OK, listen, If you pay attention to one thing in my long blog entry please pay attention to this one: just because your doctor is a woman doesn’t mean she’s giving you the best advice or that everything she says is true. I don’t know how to communicate how important this is because this is how so many women think. It’s how I thought! So when my female internist tried to talk me out of having a breast MRI (even though I had a family history of breast cancer) and when she tried to talk me out of having the BRCA test for the breast cancer genes (even though I had a family history of breast cancer and the test is free to Jews like me [because Jewish women have a higher rate of breast cancer] and to many non-Jews with a strong family history), I almost agreed. Because she was a woman and of course a woman would be on my side and have my best interests at heart! NOT. And when my fantastic and brilliant breast surgeon and plastic surgeon – both women – told me that the recovery time for the gigantically huge reconstruction surgery I was going to have was 4-6 weeks, I almost believed them. Because they were women and of course women would be completely straight with me! NOT. Question all doctors all the time – male or female. They may not intend to be manipulative or misleading, but they often are. I refused to take no for an answer on the MRI, but I believed the revised 6-8 week recovery time I was told when I questioned the original estimate.
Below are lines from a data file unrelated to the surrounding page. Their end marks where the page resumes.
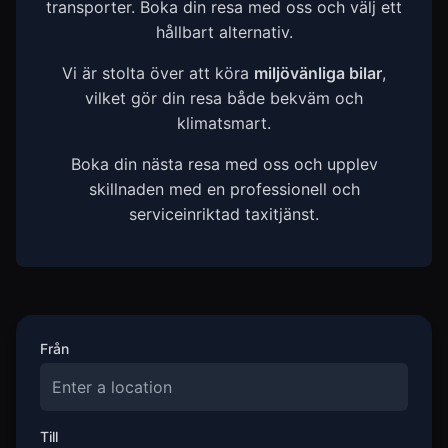
transporter. Boka din resa med oss och välj ett
hållbart alternativ.
Vi är stolta över att köra
miljövänliga bilar
,
vilket gör din resa både bekväm och
klimatsmart.
Boka din nästa resa med oss och upplev
skillnaden med en professionell och
serviceinriktad taxitjänst.
Från
Till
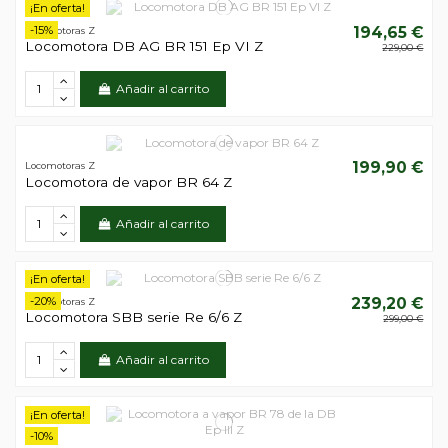
¡En oferta!
-15%
194,65 €
Locomotoras Z
Locomotora DB AG BR 151 Ep VI Z
229,00 €
Añadir al carrito
199,90 €
Locomotoras Z
Locomotora de vapor BR 64 Z
Añadir al carrito
¡En oferta!
-20%
239,20 €
Locomotoras Z
Locomotora SBB serie Re 6/6 Z
299,00 €
Añadir al carrito
¡En oferta!
-10%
* Don’t feel bad if you don’t want reconstruction.
These days, it’s almost a given that every woman who has a mastectomy or double mastectomy is going to have reconstructive surgery – either with implants or through the use of their own fat and muscle. And yes, this is terrific: modern medicine at its best. Plastic surgeons can do amazing things these days and often times the results of breast reconstruction are really pretty great. But I’ve often wondered since The Year I Spent in Bed After My Reconstruction Surgery whether or not I’d do it again. And I can honestly say this: I don’t know. I do know this, though: I would think about it a lot more than I did. At the time I spent all my energy deciding on what type of reconstructive surgery I was going to have — implants or the “tummy-tuck” version (which is far from the fabulous make-over procedure they lead you to believe it is). I spent zero time deciding on whether or not I was going to even have reconstruction. It’s a huge decision – in some cases, the reconstruction surgery is harder to heal from then the actual cancer surgery – so give it a lot of thought. Even though the results can be great, you don’t have to have reconstruction if you don’t want to.
* Don’t feel like getting breast cancer is a death sentence.
Because it’s not. You don’t have to run out and buy a Pink Panther suit and be bullied into cancer-cheerfulness, but you don’t have to think a breast cancer diagnosis is the end of your life, either. For most women, it’s just a phase, a stopover, a place on the map we find ourselves and hadn’t planned on visiting. For most women, it’s a place we’re just passing through.